Cockenzie House and Gardens and Falko (Konditormeister) Limited are pleased to announce that Falko will be taking over the management of the tearoom at Cockenzie House.

The tearoom will close for refurbishment from 9 February and will reopen on 28 March under its new name The Secret Garden at Cockenzie House. It will feature a completely new menu, including Falko’s famed range of cakes and pastries in addition to hot and cold snacks. The reopening coincides with the Spring Fayre at Cockenzie House.

Cockenzie House and Gardens will continue serving, teas, coffees, snacks and cakes in the Piano Room while the Tearoom is closed for refurbishment.

Marietta Di Ciacca, Chair of Cockenzie House and Gardens, said “We are delighted at this development. Having worked hard to make a success of the tearoom and attract customers from far and near we feel it is time to hand the operation on so that it can be raised to the next level. The Board is convinced that Falko is the person to do this. In our discussions with him, it is obvious that he has a passion for the House and its gardens, and supports us in our plans to bring this grand old lady into community ownership and develop a real hub for Cockenzie and Port Seton. This development frees us up to spend more time on the refurbishment and upgrading of the house and gardens, on organising and running events in the house, including those with Falko, and supporting the unique and dynamic community of artists, therapists and businesses in our studios, of which we are very proud. It could be a very exciting summer”

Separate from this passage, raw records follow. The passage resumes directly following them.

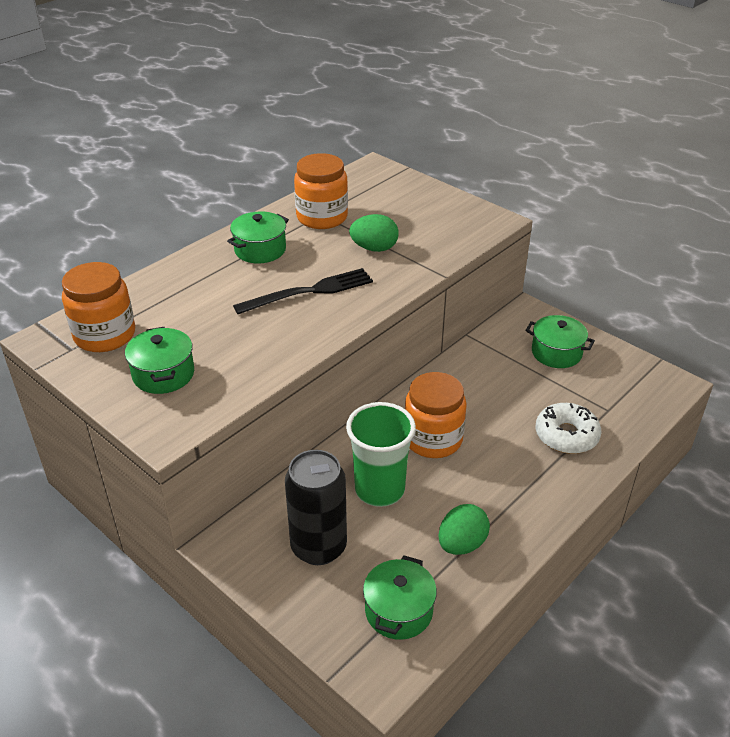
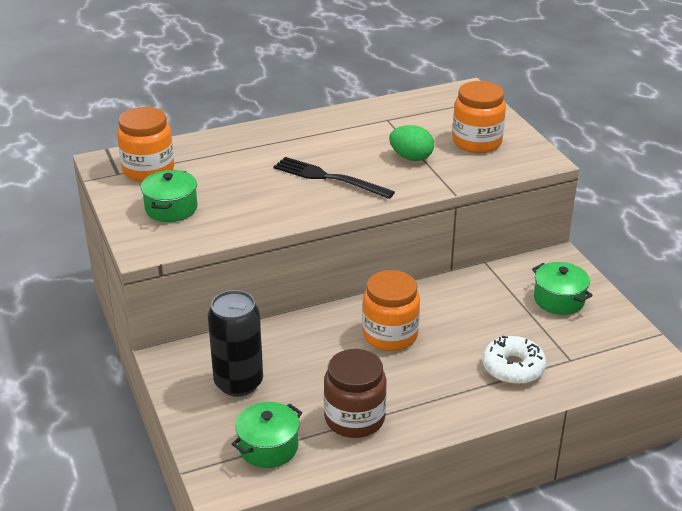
camera: 25 degrees right, 5 degrees down
green pot [227,211,289,263] -> none
black fork [233,268,373,314] -> black fork turned 150 degrees counterclockwise [273,157,395,199]
orange jar [294,153,348,229] -> orange jar moved to [452,81,506,153]
green cup [346,402,416,507] -> none
green egg [438,504,490,555] -> brown jar [324,349,387,438]

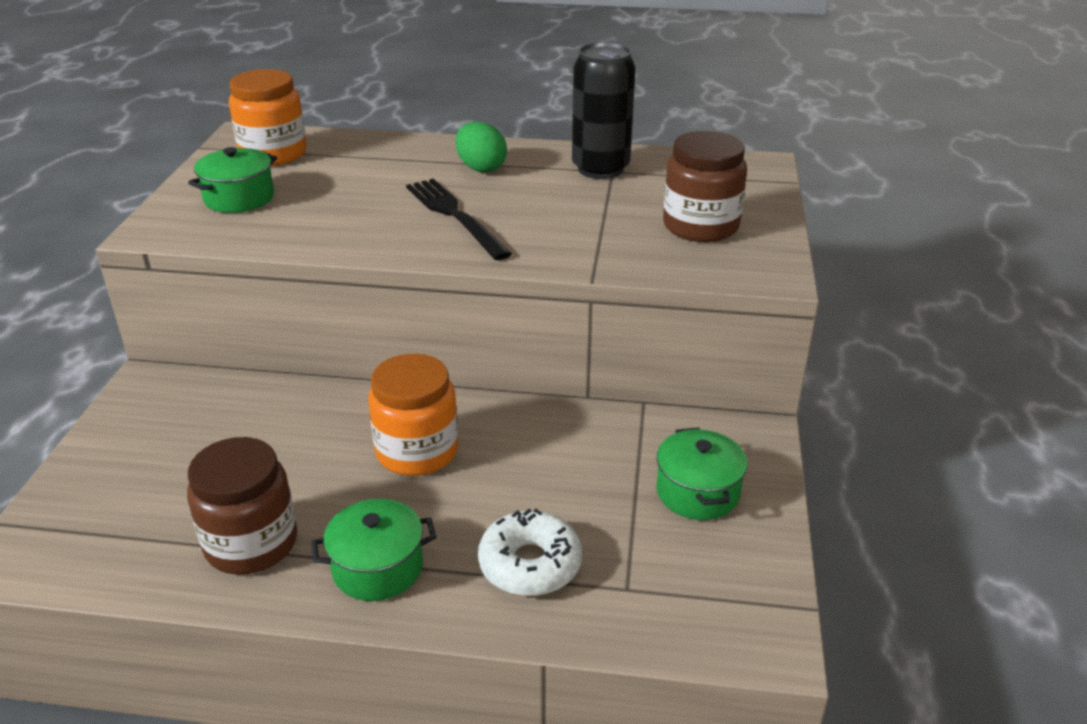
camera: 30 degrees right, 0 degrees up
black can [208,290,263,397] -> black can moved to [572,42,636,179]
green pot [232,402,302,468] -> green pot moved to [311,499,436,601]
green egg [389,125,434,161] -> green egg moved to [456,122,507,173]
orange jar [452,81,506,153] -> brown jar [663,131,747,242]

Falko said “Cockenzie House has trading links to Germany dating back centuries and I am proud to be part of the new Scottish-German history of the house.

We look forward to welcoming the community and visitors to our new family and dog-friendly venue, for good value, best quality cakes, coffee & savoury snacks.”

Falko is a Konditormeister, a state-qualified Master Pastry Chef, from Stuttgart, Germany. He moved to Edinburgh in 1998 because he loved the city but found the types of cakes available were very different to his German and Austrian baking style.
His style is all about using traditional techniques, restrained amounts of sugar, subtle natural flavours, and concentrating on the overall balance of tastes and textures in his products.
He has a bakery & café in Gullane, East Lothian, a shop & café in Bruntsfield, Edinburgh, and attends farmers’ markets at Edinburgh Castle Terrace, Haddington, Balerno & West Linton.